▸ Work to complete: Reproduce the records below exactly; no pictures.

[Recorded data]

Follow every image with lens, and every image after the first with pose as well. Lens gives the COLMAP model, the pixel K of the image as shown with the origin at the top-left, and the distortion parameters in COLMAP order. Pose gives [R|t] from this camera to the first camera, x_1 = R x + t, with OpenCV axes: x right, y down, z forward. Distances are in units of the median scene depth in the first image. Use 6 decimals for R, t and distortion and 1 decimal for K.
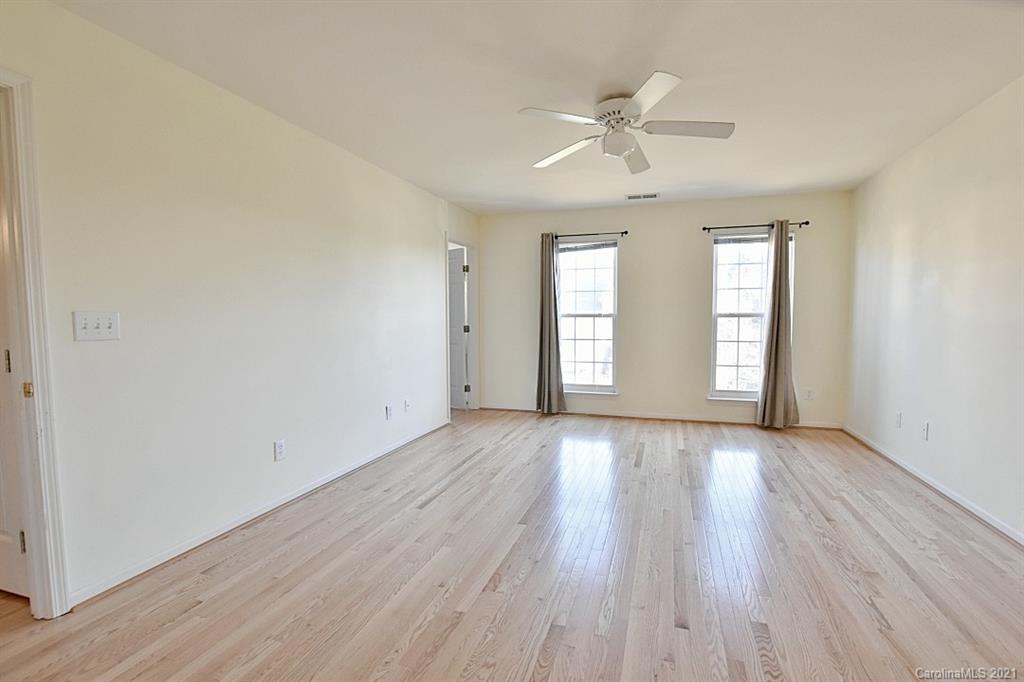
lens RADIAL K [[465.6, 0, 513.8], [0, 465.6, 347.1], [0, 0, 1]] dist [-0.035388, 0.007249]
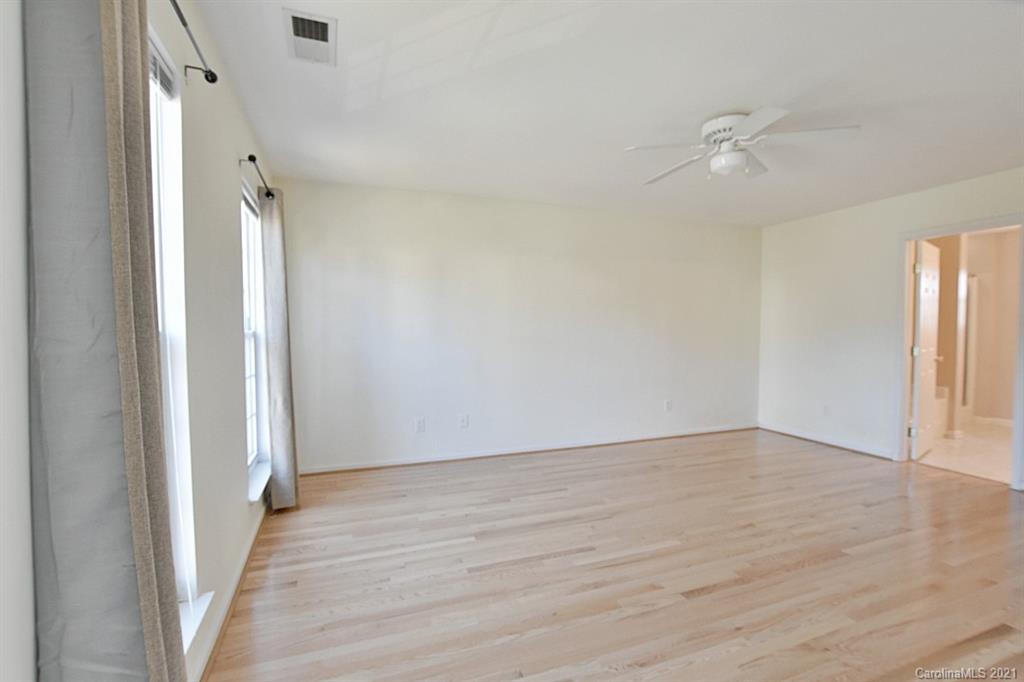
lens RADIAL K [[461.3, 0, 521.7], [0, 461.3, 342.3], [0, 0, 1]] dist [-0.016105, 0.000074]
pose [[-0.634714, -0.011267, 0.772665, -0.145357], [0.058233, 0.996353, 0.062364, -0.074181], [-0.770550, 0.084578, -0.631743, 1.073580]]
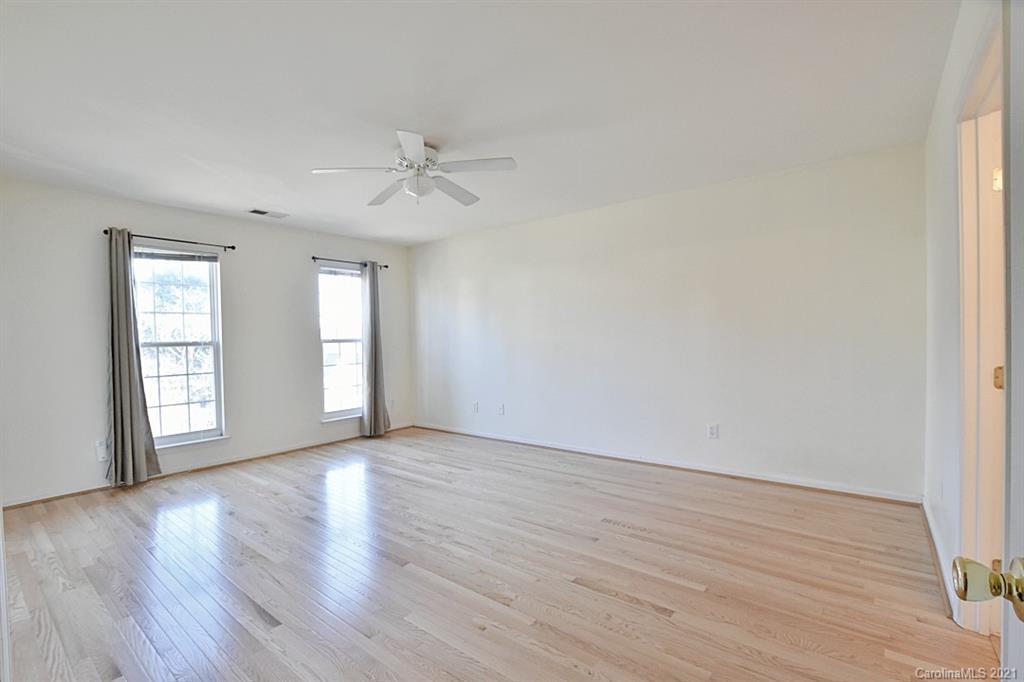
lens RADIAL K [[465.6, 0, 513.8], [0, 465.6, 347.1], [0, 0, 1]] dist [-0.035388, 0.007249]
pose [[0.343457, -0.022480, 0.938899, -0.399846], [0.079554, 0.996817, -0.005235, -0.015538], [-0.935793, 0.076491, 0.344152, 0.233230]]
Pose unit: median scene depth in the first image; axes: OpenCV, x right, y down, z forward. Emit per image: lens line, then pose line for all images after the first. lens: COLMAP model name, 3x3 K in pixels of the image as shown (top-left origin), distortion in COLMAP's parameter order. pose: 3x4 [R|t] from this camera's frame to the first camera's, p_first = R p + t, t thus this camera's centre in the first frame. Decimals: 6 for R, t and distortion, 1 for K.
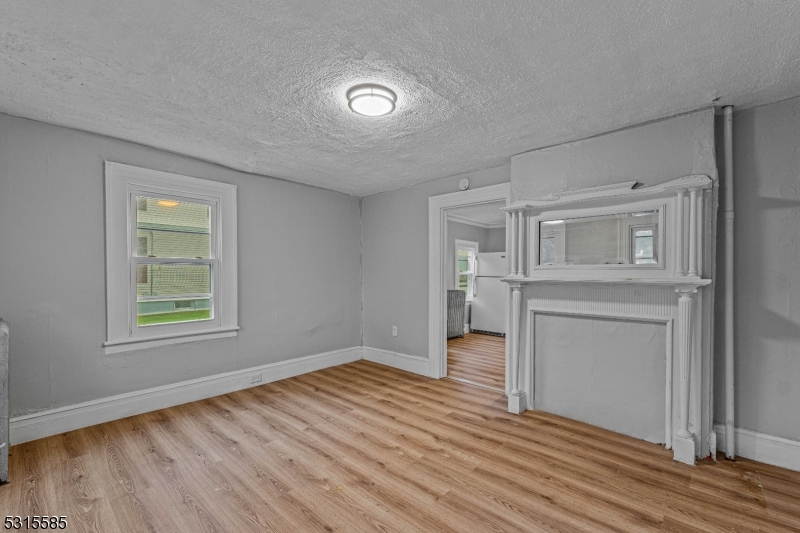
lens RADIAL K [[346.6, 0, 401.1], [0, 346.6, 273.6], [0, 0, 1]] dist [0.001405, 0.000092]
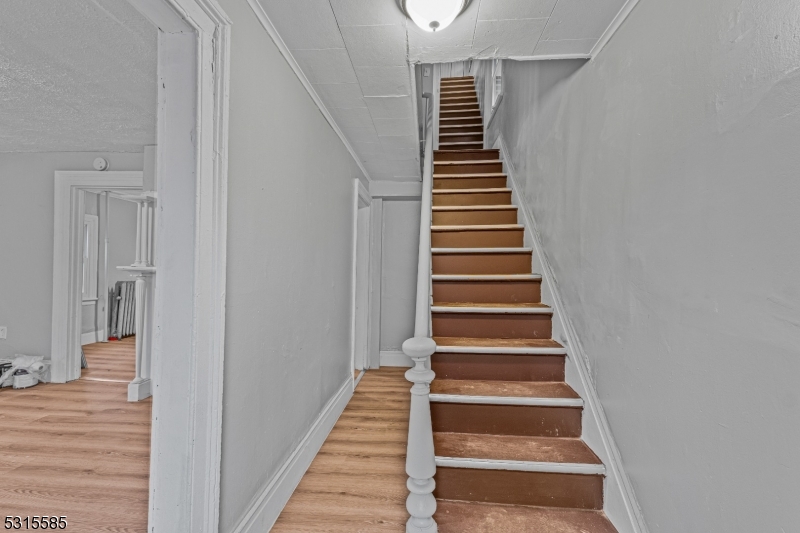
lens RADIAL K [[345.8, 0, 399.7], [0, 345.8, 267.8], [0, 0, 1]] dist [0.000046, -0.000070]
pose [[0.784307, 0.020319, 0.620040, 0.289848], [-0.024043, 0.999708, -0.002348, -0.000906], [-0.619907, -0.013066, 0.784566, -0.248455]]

▸ Solution for this problem:
Follow every image with lens, and every image after the first with pose as well. Lens gives the COLMAP model, the pixel K of the image as shown with the origin at the top-left, and the distortion parameters in COLMAP order. Pose gives [R|t] from this camera to the first camera, x_1 = R x + t, with OpenCV axes: x right, y down, z forward. Distances are in units of the median scene depth in the first image. Use 6 decimals for R, t and distortion and 1 decimal for K.
lens RADIAL K [[465.6, 0, 513.8], [0, 465.6, 347.1], [0, 0, 1]] dist [-0.035388, 0.007249]
lens RADIAL K [[461.3, 0, 521.7], [0, 461.3, 342.3], [0, 0, 1]] dist [-0.016105, 0.000074]
pose [[-0.634714, -0.011267, 0.772665, -0.145357], [0.058233, 0.996353, 0.062364, -0.074181], [-0.770550, 0.084578, -0.631743, 1.073580]]
lens RADIAL K [[465.6, 0, 513.8], [0, 465.6, 347.1], [0, 0, 1]] dist [-0.035388, 0.007249]
pose [[0.343457, -0.022480, 0.938899, -0.399846], [0.079554, 0.996817, -0.005235, -0.015538], [-0.935793, 0.076491, 0.344152, 0.233230]]
Pose unit: median scene depth in the first image; axes: OpenCV, x right, y down, z forward. Emit per image: lens line, then pose line for all images after the first. lens: COLMAP model name, 3x3 K in pixels of the image as shown (top-left origin), distortion in COLMAP's parameter order. pose: 3x4 [R|t] from this camera's frame to the first camera's, p_first = R p + t, t thus this camera's centre in the first frame. Decimals: 6 for R, t and distortion, 1 for K.
lens RADIAL K [[346.6, 0, 401.1], [0, 346.6, 273.6], [0, 0, 1]] dist [0.001405, 0.000092]
lens RADIAL K [[345.8, 0, 399.7], [0, 345.8, 267.8], [0, 0, 1]] dist [0.000046, -0.000070]
pose [[0.784307, 0.020319, 0.620040, 0.289848], [-0.024043, 0.999708, -0.002348, -0.000906], [-0.619907, -0.013066, 0.784566, -0.248455]]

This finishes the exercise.